● **EXERCISE**:
From the records below, please print only the lines from the one containing "index pip: (128, 99)" through the one containing "index tip: (735, 513)", both included. Skip the pictures.

==*==

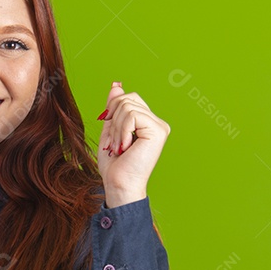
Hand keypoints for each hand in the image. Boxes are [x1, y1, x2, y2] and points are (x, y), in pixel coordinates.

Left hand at [97, 81, 169, 206]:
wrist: (119, 184)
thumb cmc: (114, 164)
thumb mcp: (110, 130)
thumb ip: (114, 108)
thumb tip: (116, 84)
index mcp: (148, 123)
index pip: (128, 99)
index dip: (112, 111)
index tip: (110, 135)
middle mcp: (157, 123)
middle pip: (128, 99)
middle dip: (112, 119)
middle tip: (114, 144)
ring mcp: (160, 127)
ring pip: (127, 107)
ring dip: (115, 129)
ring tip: (118, 147)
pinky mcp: (158, 131)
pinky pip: (131, 115)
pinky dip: (121, 131)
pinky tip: (125, 147)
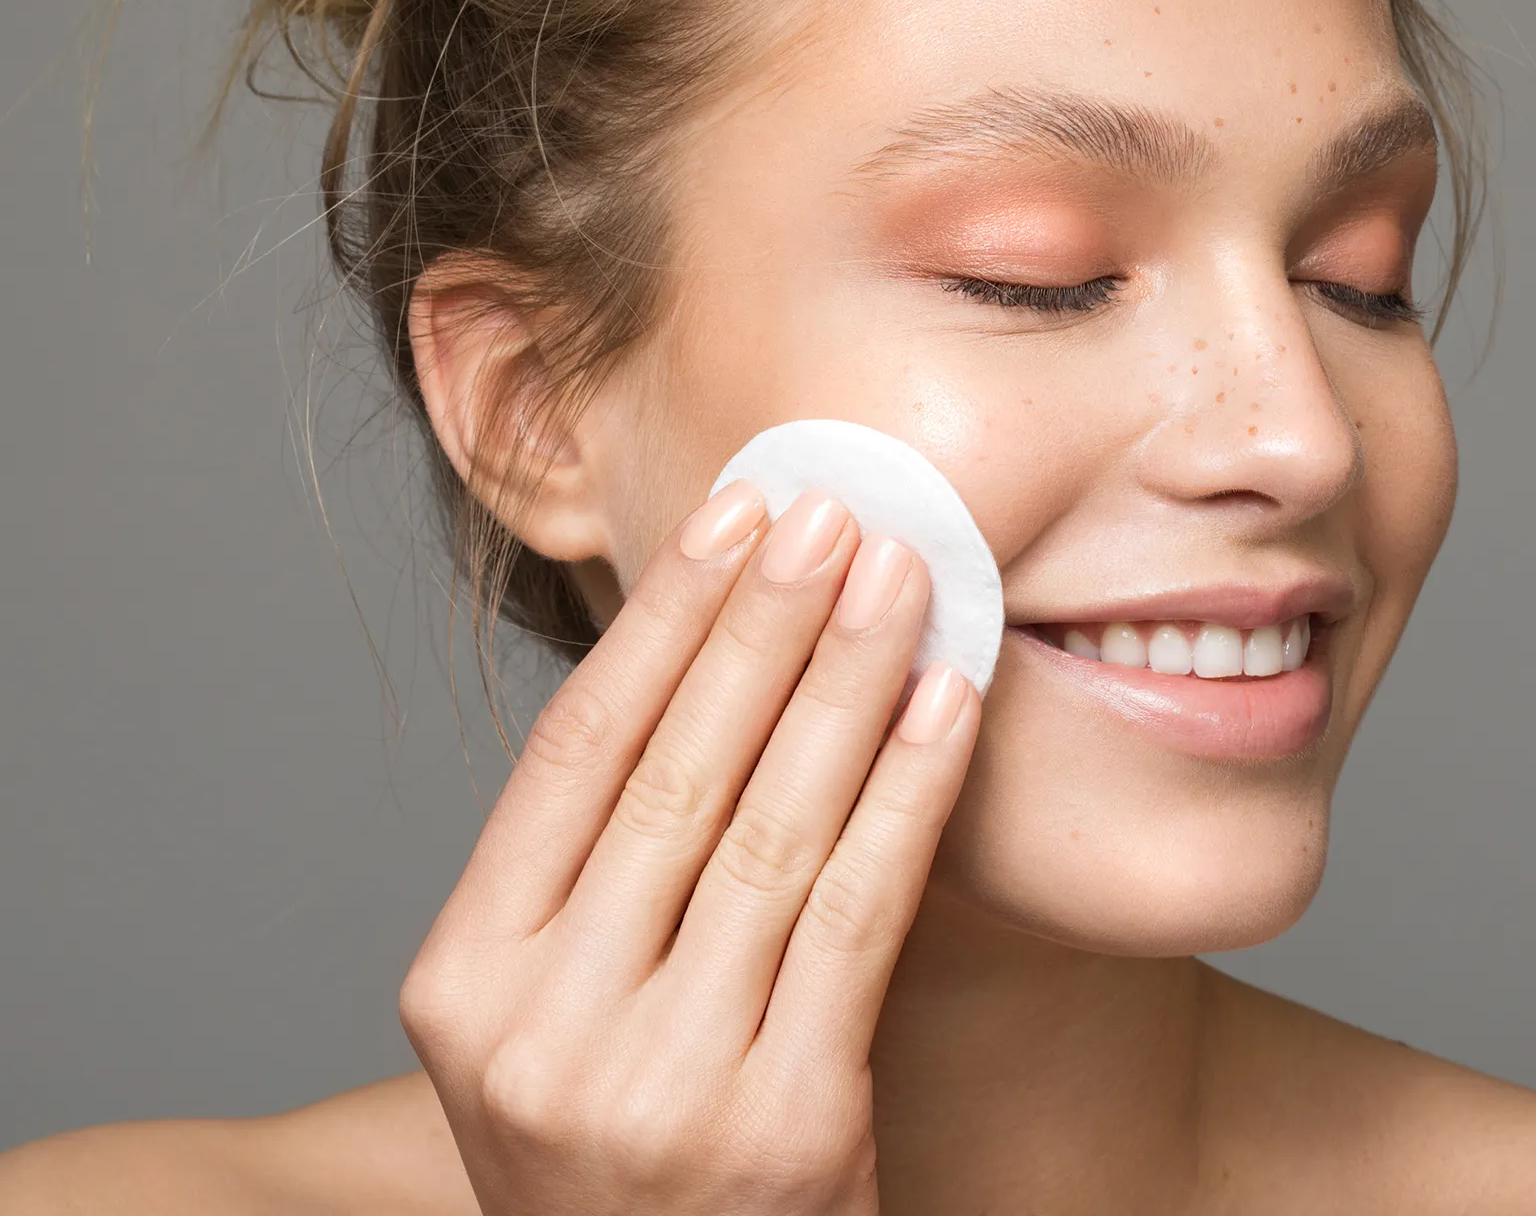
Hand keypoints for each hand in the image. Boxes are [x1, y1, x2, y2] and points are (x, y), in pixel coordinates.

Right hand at [397, 482, 978, 1213]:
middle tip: (835, 508)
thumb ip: (593, 881)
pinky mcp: (785, 1124)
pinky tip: (946, 704)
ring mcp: (660, 1082)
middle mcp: (542, 1029)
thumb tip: (710, 662)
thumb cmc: (624, 1152)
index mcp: (466, 985)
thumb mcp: (554, 1026)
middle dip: (768, 622)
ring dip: (849, 682)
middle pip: (677, 770)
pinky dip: (908, 795)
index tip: (735, 513)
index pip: (573, 754)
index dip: (662, 620)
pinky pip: (860, 914)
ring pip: (774, 826)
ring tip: (903, 577)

==*==

● **ANSWER SPACE**:
index pip: (128, 99)
index dip: (112, 111)
index tip: (110, 135)
middle mcp: (157, 123)
middle pip: (128, 99)
middle dip: (112, 119)
middle tip: (114, 144)
ring mcp: (160, 127)
ring pip: (127, 107)
ring dip: (115, 129)
ring tip: (118, 147)
pinky mcp: (158, 131)
pinky pip: (131, 115)
pinky dip: (121, 131)
pinky tip: (125, 147)
Hand keypoints for each hand in the image. Boxes are [x1, y1, x2, y2] and points are (x, y), in pixel coordinates.

Right hand at [397, 482, 978, 1213]:
middle tip: (835, 508)
thumb ip: (593, 881)
pinky mcp: (785, 1124)
pinky tip: (946, 704)
ring mcp: (660, 1082)
middle mcp: (542, 1029)
thumb tip: (710, 662)
thumb cmc: (624, 1152)
index mcp: (466, 985)
thumb mcp: (554, 1026)
middle dip: (768, 622)
ring dip: (849, 682)
middle pip: (677, 770)
pinky dip: (908, 795)
index tip: (735, 513)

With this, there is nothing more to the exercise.